INFORMATION –
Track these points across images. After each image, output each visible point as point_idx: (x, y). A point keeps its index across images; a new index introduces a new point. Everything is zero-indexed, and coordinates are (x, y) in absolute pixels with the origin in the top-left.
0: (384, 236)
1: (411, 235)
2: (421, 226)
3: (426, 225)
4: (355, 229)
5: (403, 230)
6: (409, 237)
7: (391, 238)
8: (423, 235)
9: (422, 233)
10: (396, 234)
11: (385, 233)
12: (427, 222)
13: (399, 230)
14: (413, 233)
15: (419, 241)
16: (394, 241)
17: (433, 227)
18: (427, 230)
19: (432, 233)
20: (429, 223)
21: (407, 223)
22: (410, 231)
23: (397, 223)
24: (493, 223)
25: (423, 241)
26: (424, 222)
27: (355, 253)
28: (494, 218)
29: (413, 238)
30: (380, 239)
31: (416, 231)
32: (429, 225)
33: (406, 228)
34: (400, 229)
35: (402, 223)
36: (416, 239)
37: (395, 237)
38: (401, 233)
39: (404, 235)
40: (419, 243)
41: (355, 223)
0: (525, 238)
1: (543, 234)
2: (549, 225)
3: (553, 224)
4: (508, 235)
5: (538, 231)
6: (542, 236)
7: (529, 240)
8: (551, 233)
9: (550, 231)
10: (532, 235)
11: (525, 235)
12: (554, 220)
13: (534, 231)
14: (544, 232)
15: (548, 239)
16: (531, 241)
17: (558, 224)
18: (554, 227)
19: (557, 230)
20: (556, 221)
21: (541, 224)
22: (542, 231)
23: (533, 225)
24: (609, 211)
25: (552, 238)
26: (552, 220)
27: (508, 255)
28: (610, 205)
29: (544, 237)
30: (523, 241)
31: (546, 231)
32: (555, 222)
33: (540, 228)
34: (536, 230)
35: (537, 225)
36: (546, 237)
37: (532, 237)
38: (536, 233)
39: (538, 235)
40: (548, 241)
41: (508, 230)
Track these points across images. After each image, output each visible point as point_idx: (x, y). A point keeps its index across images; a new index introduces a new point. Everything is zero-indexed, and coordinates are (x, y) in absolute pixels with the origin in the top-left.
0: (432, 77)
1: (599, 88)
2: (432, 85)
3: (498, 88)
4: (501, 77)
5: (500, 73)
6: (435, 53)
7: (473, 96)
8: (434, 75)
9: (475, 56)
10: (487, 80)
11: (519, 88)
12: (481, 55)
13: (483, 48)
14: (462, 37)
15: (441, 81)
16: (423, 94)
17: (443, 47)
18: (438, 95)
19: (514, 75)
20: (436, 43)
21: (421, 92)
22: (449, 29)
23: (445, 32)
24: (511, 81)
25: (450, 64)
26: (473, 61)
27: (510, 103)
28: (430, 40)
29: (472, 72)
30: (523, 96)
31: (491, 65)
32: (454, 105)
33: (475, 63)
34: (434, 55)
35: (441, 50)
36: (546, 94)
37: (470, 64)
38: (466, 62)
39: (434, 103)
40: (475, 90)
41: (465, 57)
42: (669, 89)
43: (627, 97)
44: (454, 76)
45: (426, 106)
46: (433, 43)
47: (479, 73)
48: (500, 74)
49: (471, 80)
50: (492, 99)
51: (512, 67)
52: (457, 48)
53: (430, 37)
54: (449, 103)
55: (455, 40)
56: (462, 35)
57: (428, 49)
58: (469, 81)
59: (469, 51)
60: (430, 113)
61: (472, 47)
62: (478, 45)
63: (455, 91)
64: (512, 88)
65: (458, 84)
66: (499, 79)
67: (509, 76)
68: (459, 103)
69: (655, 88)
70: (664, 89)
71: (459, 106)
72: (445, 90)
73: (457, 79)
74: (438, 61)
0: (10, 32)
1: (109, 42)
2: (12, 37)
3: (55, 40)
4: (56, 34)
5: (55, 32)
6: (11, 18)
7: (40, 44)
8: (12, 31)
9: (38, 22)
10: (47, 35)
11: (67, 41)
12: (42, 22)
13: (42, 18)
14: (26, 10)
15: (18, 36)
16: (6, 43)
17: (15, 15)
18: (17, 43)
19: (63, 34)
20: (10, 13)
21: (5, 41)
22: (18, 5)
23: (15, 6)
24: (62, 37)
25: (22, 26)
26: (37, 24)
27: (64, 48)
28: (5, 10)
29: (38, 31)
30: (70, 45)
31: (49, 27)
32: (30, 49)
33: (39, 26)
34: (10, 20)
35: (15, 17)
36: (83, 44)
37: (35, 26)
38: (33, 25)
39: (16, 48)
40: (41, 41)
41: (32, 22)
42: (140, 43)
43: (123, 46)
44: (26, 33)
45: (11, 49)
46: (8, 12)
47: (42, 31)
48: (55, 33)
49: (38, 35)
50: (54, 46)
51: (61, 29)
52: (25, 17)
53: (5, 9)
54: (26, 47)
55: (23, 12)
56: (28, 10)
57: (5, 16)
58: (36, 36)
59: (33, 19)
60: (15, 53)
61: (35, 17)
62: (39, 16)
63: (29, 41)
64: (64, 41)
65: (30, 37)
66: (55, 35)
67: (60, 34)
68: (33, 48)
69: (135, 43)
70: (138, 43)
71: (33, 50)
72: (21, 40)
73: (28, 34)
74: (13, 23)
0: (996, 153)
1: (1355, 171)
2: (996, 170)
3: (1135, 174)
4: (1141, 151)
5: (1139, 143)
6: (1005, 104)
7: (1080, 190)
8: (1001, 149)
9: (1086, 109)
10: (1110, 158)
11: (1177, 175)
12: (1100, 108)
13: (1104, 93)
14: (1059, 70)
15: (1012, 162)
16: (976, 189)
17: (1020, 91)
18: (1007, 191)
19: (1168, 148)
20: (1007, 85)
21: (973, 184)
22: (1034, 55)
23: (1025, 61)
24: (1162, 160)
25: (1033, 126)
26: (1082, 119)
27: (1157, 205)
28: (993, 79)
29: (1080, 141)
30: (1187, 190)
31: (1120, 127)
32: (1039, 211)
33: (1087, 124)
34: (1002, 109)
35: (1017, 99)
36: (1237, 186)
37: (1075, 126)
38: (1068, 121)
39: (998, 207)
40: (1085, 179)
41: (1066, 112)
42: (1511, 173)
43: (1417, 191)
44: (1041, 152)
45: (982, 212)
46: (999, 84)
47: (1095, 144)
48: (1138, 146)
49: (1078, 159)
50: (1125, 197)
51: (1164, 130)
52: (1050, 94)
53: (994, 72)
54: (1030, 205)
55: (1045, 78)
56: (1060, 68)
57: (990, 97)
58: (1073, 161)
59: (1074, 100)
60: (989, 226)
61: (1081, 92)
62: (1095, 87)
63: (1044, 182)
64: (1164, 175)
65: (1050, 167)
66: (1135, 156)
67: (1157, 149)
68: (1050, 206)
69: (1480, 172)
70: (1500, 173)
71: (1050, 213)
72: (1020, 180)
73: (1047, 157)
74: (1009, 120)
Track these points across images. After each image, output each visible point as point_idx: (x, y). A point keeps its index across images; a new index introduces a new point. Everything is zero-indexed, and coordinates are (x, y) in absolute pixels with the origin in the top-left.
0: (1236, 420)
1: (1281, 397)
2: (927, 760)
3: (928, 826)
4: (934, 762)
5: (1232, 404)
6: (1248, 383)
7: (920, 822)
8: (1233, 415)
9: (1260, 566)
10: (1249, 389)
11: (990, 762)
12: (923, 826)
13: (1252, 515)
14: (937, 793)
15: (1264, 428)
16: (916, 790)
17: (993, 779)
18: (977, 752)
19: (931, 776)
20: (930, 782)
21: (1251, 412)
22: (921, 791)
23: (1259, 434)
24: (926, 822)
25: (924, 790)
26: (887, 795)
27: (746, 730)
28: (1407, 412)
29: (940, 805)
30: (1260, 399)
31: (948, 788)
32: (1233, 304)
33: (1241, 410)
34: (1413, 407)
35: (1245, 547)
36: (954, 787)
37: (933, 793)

AIM OF THE EXERCISE – Rewrite all of the records above, replacing "zero-indexed" with "0-indexed" wherever it appears and leaving everything else unchanged.

ANSWER BOX –
Track these points across images. After each image, output each visible point as point_idx: (x, y). A point keeps its index across images; a new index introduces a new point. Everything is 0-indexed, and coordinates are (x, y) in absolute pixels with the origin in the top-left.
0: (384, 236)
1: (411, 235)
2: (421, 226)
3: (426, 225)
4: (355, 229)
5: (403, 230)
6: (409, 237)
7: (391, 238)
8: (423, 235)
9: (422, 233)
10: (396, 234)
11: (385, 233)
12: (427, 222)
13: (399, 230)
14: (413, 233)
15: (419, 241)
16: (394, 241)
17: (433, 227)
18: (427, 230)
19: (432, 233)
20: (429, 223)
21: (407, 223)
22: (410, 231)
23: (397, 223)
24: (493, 223)
25: (423, 241)
26: (424, 222)
27: (355, 253)
28: (494, 218)
29: (413, 238)
30: (380, 239)
31: (416, 231)
32: (429, 225)
33: (406, 228)
34: (400, 229)
35: (402, 223)
36: (416, 239)
37: (395, 237)
38: (401, 233)
39: (404, 235)
40: (419, 243)
41: (355, 223)
0: (525, 238)
1: (543, 234)
2: (549, 225)
3: (553, 224)
4: (508, 235)
5: (538, 231)
6: (542, 236)
7: (529, 240)
8: (551, 233)
9: (550, 231)
10: (532, 235)
11: (525, 235)
12: (554, 220)
13: (534, 231)
14: (544, 232)
15: (548, 239)
16: (531, 241)
17: (558, 224)
18: (554, 227)
19: (557, 230)
20: (556, 221)
21: (541, 224)
22: (542, 231)
23: (533, 225)
24: (609, 211)
25: (552, 238)
26: (552, 220)
27: (508, 255)
28: (610, 205)
29: (544, 237)
30: (523, 241)
31: (546, 231)
32: (555, 222)
33: (540, 228)
34: (536, 230)
35: (537, 225)
36: (546, 237)
37: (532, 237)
38: (536, 233)
39: (538, 235)
40: (548, 241)
41: (508, 230)
Track these points across images. After each image, output each visible point as point_idx: (x, y). A point keeps its index across images; a new index introduces a new point. Everything is 0-indexed, and coordinates are (x, y) in absolute pixels with the origin in the top-left.
0: (432, 77)
1: (599, 88)
2: (432, 85)
3: (498, 88)
4: (501, 77)
5: (500, 73)
6: (435, 53)
7: (473, 96)
8: (434, 75)
9: (475, 56)
10: (487, 80)
11: (519, 88)
12: (481, 55)
13: (483, 48)
14: (462, 37)
15: (441, 81)
16: (423, 94)
17: (443, 47)
18: (438, 95)
19: (514, 75)
20: (436, 43)
21: (421, 92)
22: (449, 29)
23: (445, 32)
24: (511, 81)
25: (450, 64)
26: (473, 61)
27: (510, 103)
28: (430, 40)
29: (472, 72)
30: (523, 96)
31: (491, 65)
32: (454, 105)
33: (475, 63)
34: (434, 55)
35: (441, 50)
36: (546, 94)
37: (470, 64)
38: (466, 62)
39: (434, 103)
40: (475, 90)
41: (465, 57)
42: (669, 89)
43: (627, 97)
44: (454, 76)
45: (426, 106)
46: (433, 43)
47: (479, 73)
48: (500, 74)
49: (471, 80)
50: (492, 99)
51: (512, 67)
52: (457, 48)
53: (430, 37)
54: (449, 103)
55: (455, 40)
56: (462, 35)
57: (428, 49)
58: (469, 81)
59: (469, 51)
60: (430, 113)
61: (472, 47)
62: (478, 45)
63: (455, 91)
64: (512, 88)
65: (458, 84)
66: (499, 79)
67: (509, 76)
68: (459, 103)
69: (655, 88)
70: (664, 89)
71: (459, 106)
72: (445, 90)
73: (457, 79)
74: (438, 61)
0: (10, 32)
1: (109, 42)
2: (12, 37)
3: (55, 40)
4: (56, 34)
5: (55, 32)
6: (11, 18)
7: (40, 44)
8: (12, 31)
9: (38, 22)
10: (47, 35)
11: (67, 41)
12: (42, 22)
13: (42, 18)
14: (26, 10)
15: (18, 36)
16: (6, 43)
17: (15, 15)
18: (17, 43)
19: (63, 34)
20: (10, 13)
21: (5, 41)
22: (18, 5)
23: (15, 6)
24: (62, 37)
25: (22, 26)
26: (37, 24)
27: (64, 48)
28: (5, 10)
29: (38, 31)
30: (70, 45)
31: (49, 27)
32: (30, 49)
33: (39, 26)
34: (10, 20)
35: (15, 17)
36: (83, 44)
37: (35, 26)
38: (33, 25)
39: (16, 48)
40: (41, 41)
41: (32, 22)
42: (140, 43)
43: (123, 46)
44: (26, 33)
45: (11, 49)
46: (8, 12)
47: (42, 31)
48: (55, 33)
49: (38, 35)
50: (54, 46)
51: (61, 29)
52: (25, 17)
53: (5, 9)
54: (26, 47)
55: (23, 12)
56: (28, 10)
57: (5, 16)
58: (36, 36)
59: (33, 19)
60: (15, 53)
61: (35, 17)
62: (39, 16)
63: (29, 41)
64: (64, 41)
65: (30, 37)
66: (55, 35)
67: (60, 34)
68: (33, 48)
69: (135, 43)
70: (138, 43)
71: (33, 50)
72: (21, 40)
73: (28, 34)
74: (13, 23)
0: (996, 153)
1: (1355, 171)
2: (996, 170)
3: (1135, 174)
4: (1141, 151)
5: (1139, 143)
6: (1005, 104)
7: (1080, 190)
8: (1001, 149)
9: (1086, 109)
10: (1110, 158)
11: (1177, 175)
12: (1100, 108)
13: (1104, 93)
14: (1059, 70)
15: (1012, 162)
16: (976, 189)
17: (1020, 91)
18: (1007, 191)
19: (1168, 148)
20: (1007, 85)
21: (973, 184)
22: (1034, 55)
23: (1025, 61)
24: (1162, 160)
25: (1033, 126)
26: (1082, 119)
27: (1157, 205)
28: (993, 79)
29: (1080, 141)
30: (1187, 190)
31: (1120, 127)
32: (1039, 211)
33: (1087, 124)
34: (1002, 109)
35: (1017, 99)
36: (1237, 186)
37: (1075, 126)
38: (1068, 121)
39: (998, 207)
40: (1085, 179)
41: (1066, 112)
42: (1511, 173)
43: (1417, 191)
44: (1041, 152)
45: (982, 212)
46: (999, 84)
47: (1095, 144)
48: (1138, 146)
49: (1078, 159)
50: (1125, 197)
51: (1164, 130)
52: (1050, 94)
53: (994, 72)
54: (1030, 205)
55: (1045, 78)
56: (1060, 68)
57: (990, 97)
58: (1073, 161)
59: (1074, 100)
60: (989, 226)
61: (1081, 92)
62: (1095, 87)
63: (1044, 182)
64: (1164, 175)
65: (1050, 167)
66: (1135, 156)
67: (1157, 149)
68: (1050, 206)
69: (1480, 172)
70: (1500, 173)
71: (1050, 213)
72: (1020, 180)
73: (1047, 157)
74: (1009, 120)
Track these points across images. After each image, output each visible point as point_idx: (x, y). A point keeps its index across images; a new index introduces a new point. Everything is 0-indexed, and coordinates are (x, y) in absolute pixels with the origin in the top-left.
0: (1236, 420)
1: (1281, 397)
2: (927, 760)
3: (928, 826)
4: (934, 762)
5: (1232, 404)
6: (1248, 383)
7: (920, 822)
8: (1233, 415)
9: (1260, 566)
10: (1249, 389)
11: (990, 762)
12: (923, 826)
13: (1252, 515)
14: (937, 793)
15: (1264, 428)
16: (916, 790)
17: (993, 779)
18: (977, 752)
19: (931, 776)
20: (930, 782)
21: (1251, 412)
22: (921, 791)
23: (1259, 434)
24: (926, 822)
25: (924, 790)
26: (887, 795)
27: (746, 730)
28: (1407, 412)
29: (940, 805)
30: (1260, 399)
31: (948, 788)
32: (1233, 304)
33: (1241, 410)
34: (1413, 407)
35: (1245, 547)
36: (954, 787)
37: (933, 793)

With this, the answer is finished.